→ **WHAT IS EXPECTED**
Report how many lines in the listing below include the word "START". Write nothing besides the number.
- Opening Delimiter -
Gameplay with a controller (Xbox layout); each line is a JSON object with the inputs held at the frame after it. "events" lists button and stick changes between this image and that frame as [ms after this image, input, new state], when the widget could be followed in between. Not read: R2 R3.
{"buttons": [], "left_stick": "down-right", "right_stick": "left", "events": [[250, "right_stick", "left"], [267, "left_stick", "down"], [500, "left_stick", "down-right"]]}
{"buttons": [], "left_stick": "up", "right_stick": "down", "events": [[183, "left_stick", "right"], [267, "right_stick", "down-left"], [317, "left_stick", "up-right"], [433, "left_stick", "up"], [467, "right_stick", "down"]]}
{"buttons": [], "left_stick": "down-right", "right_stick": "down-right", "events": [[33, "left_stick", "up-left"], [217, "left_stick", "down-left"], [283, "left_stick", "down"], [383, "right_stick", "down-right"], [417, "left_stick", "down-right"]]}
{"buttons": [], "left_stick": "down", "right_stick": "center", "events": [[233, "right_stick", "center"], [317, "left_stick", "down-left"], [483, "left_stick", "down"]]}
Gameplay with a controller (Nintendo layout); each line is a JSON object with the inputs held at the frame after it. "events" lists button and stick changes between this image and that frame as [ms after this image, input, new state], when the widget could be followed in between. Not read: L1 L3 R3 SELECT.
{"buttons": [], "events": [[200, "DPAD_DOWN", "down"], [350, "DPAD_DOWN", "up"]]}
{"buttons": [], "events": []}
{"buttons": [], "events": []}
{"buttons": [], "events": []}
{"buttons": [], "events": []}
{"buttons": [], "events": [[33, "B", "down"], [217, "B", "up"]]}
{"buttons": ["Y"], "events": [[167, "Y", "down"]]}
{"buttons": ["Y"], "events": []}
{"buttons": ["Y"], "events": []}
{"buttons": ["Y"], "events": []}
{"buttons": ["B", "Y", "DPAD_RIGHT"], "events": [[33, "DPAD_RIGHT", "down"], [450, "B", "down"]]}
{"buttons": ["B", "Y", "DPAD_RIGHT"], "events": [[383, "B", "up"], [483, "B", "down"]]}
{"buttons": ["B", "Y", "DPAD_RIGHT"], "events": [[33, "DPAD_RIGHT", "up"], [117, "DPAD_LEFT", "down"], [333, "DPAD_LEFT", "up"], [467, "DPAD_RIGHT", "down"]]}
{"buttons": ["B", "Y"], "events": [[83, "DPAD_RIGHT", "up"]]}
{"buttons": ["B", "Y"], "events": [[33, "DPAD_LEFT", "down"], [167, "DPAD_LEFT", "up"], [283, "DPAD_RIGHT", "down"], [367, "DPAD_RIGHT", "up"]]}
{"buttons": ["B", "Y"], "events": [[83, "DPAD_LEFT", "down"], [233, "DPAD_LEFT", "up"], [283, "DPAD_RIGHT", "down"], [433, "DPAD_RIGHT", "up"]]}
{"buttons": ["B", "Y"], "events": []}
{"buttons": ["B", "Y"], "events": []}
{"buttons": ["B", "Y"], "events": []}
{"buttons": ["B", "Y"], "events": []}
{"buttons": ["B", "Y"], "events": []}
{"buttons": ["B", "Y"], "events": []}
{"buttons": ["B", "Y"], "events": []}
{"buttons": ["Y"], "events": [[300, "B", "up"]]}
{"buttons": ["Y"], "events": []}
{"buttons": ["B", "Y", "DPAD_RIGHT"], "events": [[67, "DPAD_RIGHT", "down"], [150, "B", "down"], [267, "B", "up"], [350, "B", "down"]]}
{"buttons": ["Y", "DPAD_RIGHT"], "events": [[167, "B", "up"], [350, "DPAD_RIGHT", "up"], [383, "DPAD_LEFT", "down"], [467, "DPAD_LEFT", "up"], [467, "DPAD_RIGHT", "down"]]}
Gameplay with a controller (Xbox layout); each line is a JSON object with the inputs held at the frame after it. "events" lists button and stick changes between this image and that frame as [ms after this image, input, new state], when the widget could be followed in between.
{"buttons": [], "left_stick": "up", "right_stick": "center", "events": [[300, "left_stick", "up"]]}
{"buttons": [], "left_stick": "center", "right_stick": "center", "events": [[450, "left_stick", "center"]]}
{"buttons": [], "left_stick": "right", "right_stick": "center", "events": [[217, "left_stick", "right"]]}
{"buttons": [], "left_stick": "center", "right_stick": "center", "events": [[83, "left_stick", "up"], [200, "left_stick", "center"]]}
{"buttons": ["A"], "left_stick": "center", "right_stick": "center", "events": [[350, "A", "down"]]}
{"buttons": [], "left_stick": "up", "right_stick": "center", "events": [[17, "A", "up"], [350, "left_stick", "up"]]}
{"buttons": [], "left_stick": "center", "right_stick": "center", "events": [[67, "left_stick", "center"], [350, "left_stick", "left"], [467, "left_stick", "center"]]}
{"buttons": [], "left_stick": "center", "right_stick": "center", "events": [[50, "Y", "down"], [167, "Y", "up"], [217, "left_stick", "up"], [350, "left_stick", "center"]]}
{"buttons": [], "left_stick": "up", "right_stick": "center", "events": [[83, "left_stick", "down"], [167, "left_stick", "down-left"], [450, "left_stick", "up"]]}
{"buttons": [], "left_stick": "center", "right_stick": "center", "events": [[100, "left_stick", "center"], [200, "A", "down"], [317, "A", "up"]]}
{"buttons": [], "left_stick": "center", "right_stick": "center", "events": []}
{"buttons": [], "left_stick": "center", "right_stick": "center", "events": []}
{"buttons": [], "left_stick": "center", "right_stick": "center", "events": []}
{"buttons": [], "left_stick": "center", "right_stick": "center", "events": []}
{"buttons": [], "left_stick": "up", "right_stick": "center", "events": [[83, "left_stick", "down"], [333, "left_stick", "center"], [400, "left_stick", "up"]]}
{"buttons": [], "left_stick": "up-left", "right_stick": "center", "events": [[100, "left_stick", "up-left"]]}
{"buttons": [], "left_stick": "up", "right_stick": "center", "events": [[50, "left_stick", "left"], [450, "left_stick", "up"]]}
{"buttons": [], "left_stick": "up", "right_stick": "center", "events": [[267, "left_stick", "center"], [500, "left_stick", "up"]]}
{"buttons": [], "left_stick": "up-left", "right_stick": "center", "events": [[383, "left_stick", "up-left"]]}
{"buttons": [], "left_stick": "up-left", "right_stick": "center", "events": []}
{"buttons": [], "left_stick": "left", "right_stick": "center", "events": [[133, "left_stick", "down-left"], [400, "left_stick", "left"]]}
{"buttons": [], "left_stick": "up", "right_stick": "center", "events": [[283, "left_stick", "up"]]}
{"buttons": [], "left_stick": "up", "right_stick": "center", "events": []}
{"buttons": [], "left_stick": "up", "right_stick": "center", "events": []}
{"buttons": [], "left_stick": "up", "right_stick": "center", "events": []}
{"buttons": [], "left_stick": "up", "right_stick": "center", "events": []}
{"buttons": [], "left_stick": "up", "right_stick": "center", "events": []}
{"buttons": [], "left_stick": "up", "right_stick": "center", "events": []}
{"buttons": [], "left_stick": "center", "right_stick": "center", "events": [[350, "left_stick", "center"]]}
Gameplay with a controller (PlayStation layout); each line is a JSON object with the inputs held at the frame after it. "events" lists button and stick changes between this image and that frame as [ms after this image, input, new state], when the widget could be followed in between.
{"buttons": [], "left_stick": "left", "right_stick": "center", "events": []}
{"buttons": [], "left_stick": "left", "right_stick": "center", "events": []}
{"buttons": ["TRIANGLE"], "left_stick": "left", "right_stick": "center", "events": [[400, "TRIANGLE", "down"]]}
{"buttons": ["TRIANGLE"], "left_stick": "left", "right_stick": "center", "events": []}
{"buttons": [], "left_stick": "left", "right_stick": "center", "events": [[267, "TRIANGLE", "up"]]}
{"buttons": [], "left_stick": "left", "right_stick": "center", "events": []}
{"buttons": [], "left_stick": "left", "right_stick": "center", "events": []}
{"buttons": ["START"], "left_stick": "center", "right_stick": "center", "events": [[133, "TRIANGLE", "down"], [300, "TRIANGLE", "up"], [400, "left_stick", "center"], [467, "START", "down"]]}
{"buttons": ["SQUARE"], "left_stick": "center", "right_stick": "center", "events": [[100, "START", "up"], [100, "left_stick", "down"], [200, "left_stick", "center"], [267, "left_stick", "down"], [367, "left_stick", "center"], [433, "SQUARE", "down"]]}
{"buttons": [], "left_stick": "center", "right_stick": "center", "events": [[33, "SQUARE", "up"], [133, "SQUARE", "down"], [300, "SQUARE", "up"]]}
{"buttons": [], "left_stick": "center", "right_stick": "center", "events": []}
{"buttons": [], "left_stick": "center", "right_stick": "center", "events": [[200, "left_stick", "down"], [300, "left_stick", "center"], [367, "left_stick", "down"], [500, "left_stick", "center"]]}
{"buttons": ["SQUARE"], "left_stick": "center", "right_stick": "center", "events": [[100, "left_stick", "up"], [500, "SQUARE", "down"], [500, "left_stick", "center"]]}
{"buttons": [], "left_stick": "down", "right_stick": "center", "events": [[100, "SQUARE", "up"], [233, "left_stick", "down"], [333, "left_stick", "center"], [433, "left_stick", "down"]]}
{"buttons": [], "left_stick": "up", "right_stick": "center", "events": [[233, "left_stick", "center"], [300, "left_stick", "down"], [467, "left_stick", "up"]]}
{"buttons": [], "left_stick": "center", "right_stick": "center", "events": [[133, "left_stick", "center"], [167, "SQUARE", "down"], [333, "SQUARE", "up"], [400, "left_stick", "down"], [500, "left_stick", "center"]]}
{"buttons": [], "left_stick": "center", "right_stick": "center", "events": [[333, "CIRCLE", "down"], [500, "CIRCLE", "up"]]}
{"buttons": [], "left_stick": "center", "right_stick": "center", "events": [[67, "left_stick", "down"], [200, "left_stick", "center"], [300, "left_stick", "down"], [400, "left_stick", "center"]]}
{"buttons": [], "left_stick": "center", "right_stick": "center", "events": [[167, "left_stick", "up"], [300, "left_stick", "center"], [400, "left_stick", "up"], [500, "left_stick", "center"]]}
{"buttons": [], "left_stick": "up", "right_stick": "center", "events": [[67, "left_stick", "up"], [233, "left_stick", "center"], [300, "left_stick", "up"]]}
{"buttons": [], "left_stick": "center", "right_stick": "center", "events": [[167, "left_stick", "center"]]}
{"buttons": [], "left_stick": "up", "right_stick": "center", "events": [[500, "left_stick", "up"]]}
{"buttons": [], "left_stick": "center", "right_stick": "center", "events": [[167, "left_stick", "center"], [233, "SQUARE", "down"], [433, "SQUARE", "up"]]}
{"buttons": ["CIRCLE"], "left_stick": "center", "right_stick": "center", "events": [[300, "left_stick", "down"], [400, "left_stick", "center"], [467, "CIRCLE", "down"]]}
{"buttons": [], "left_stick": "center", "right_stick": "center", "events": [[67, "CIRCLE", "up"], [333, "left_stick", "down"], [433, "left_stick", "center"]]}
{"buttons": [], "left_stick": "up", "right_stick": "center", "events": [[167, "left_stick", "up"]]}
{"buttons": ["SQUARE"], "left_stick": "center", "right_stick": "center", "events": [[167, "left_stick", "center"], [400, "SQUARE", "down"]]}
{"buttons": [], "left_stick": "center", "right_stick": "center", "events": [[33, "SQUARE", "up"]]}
- Closing Delimiter -
→ **WRITTEN SOLUTION**
2